Although the billionaire's wealth has declined in the last six years, Dangote was worth $25 billion as at March 2014. Over the years, his wealth dropped between $14.7 billion to $12.3 billion.
Today, the 64-year-old made about $10 million from his business portfolio. His fortune has depended on his cement, flour and sugar business.
The billionaire has been trying to add oil money to his wealth, but the commencement of the operation has experienced series of setback.
At the age of 26-year-old, Mike Adenuga made his first million from sales of lace and distributing soft drinks. At the age of 68, he is now worth $6.3 billion.
As Dangote's networth dwindles, Adenuga edges closer, but he has also suffered decline in his fortune, as his wealth fell from $10 billion in 2016.
His major streams of revenue has been Globacom, which is the second largest network provider in Nigeria, and the only domestic telecom service.
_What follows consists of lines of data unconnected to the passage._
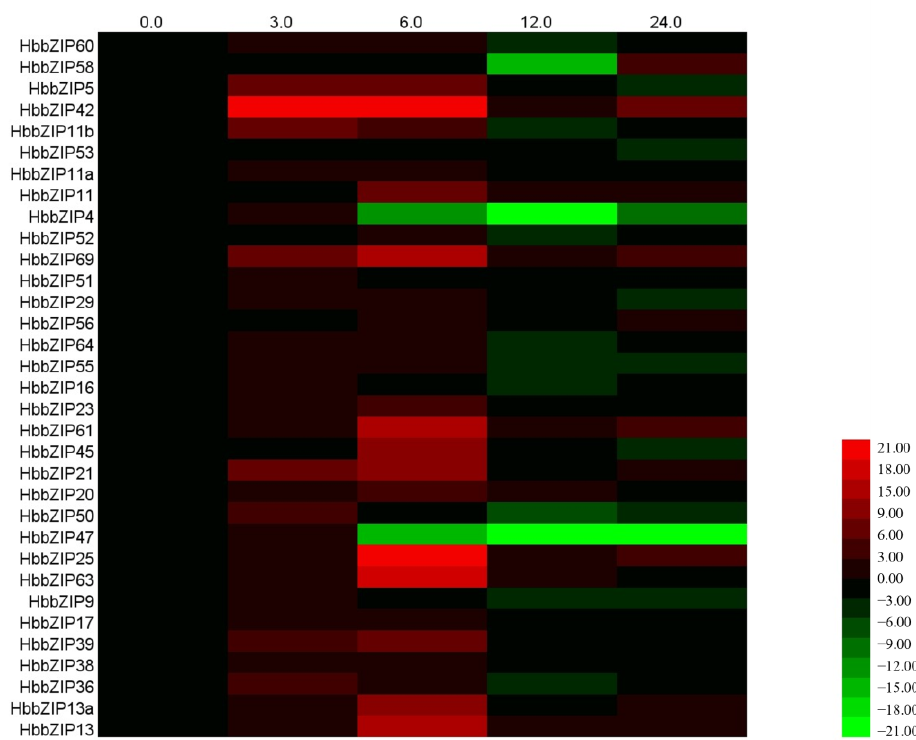
Figure 6. Expression of 33 HbbZIPs in rubber trees in response to powdery mildew infection.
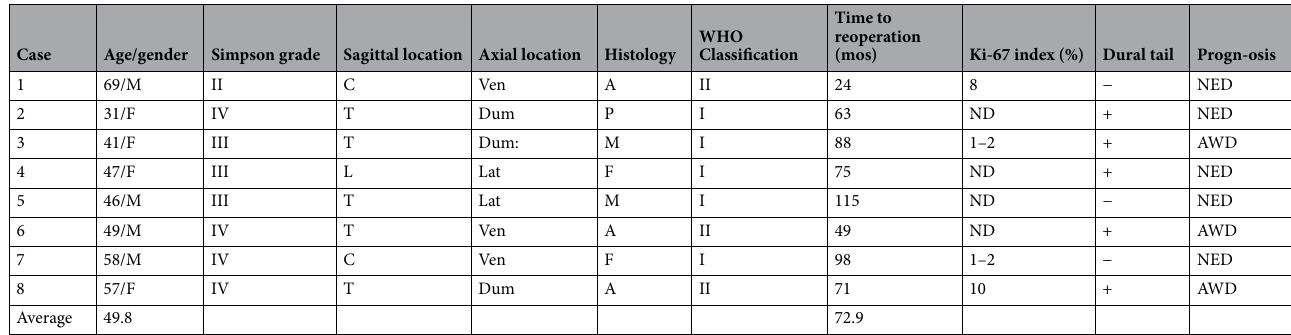
Table 4. Summary of patients with reoperation due to tumor recurrence. C cervical, T thoracic, L lumbar, Lat lateral, Ven ventral, Dum dumbbell, M meningeothelial, P psammomatous, F fibrous, T transitional, A atypical, NED no evidence of disease, AWD alive with disease.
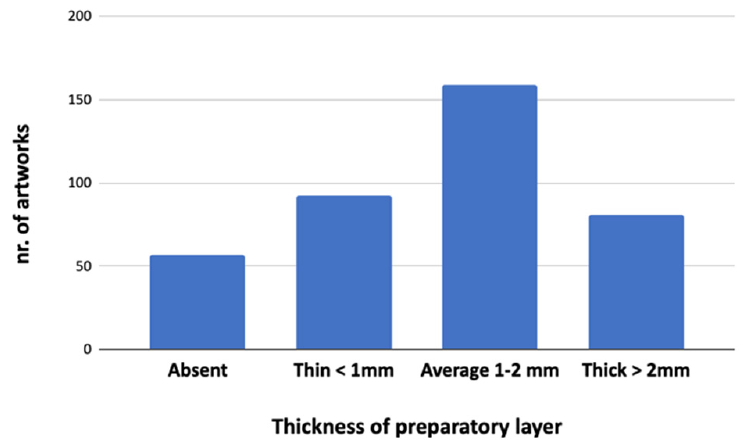
Figure 9. Distribution of artworks based on grades of preparatory layer thickness.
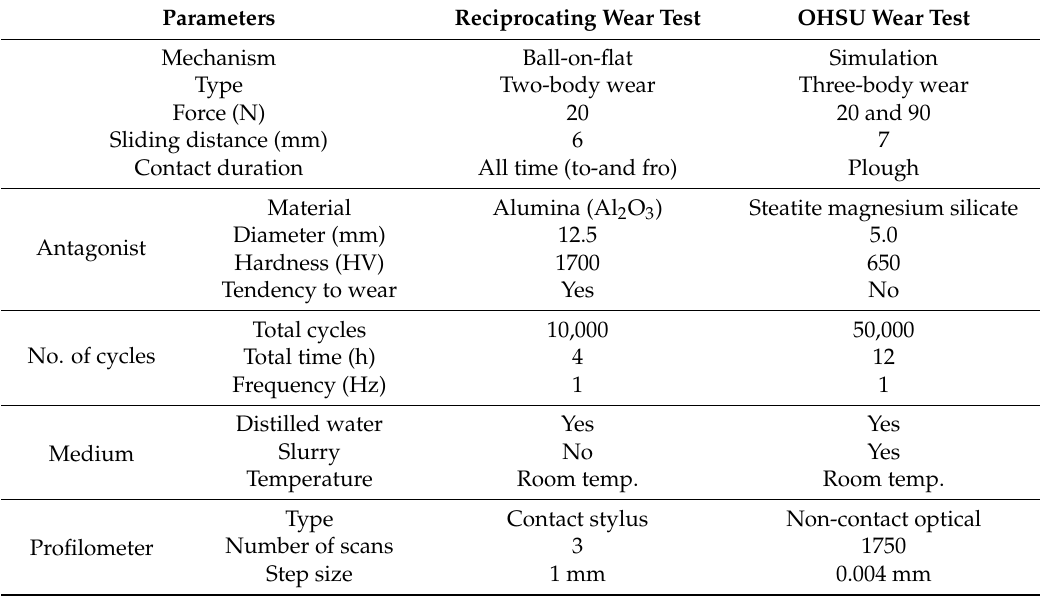
Table 4. A comparison of the various parameters used in reciprocating wear test and the OHSU wear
The 68-year-old businessman also generates income from six oil blocks located in the Niger Delta, which is operated by his company, Conoil - Adenuga is the fifth richest African.
Rabiu Abdulsamad is the biggest gainer amongst Nigerian billionaires as his fortune has grown over the years when compared to his fellow businessman.
His wealth is now ranked $4.5 billion by Forbes, rising gradually from $1.2 billion in 2014, to $1.6 billion two years later, and $2.9 billion in 2020, before hitting $5.5 billion in January 2021.
But his fortune has dropped to $4.5 billion as at August 16, 2021. This wealth is largely dependent on his company, BUA Cement Plc, where he owns 98.5%.
Abdulsamad is rated to displace Adenuga on the Nigerian billionaire list with the pace of his fortune's growth. He is currently the sixth richest in Africa.
Folorunsho Alakija is the only Nigerian female billionaire on the list... scratch that, she was the only Nigerian female billionaire on the top 20 richest persons in Africa.
Alakija relinquished the position she held on to for years when her total fortune dropped below $1 billion in 2021 - she was on the 20th billionaire in Africa until 2020.
The 70-year-old is the second self-made businesswoman on the list. Alakija began to accumulate her fortune when the late Nigerian First Lady, Maryam Babangida, linked her with a petroleum minister during the military era in 1993.
After several meetings with the government official, Alakija was gifted a oilblock, which she has maintained through Famfa Oil, where she's a vice chair.
The oil exploration company has a stake in Agbami Oilfield, and also partners with Chevron and Petrobras.
Nigeria's first billion-dollar tech startup
In related news, Legit.ng had reported that Flutterwave became the first Nigerian-owned Tech startup to hit the billion-dollar market valuation this year.
Flutterwave crossed the mark under its co-founder, Iyinoluwa Aboyeji, who later stepped down from the position for another co-founder, Olugbenga Agboola.
Flutterwave joined Jumia on the list of billion-dollar worth startups in Nigeria, after raising about $234.7 million from several foreign and local investors in eleven funding round.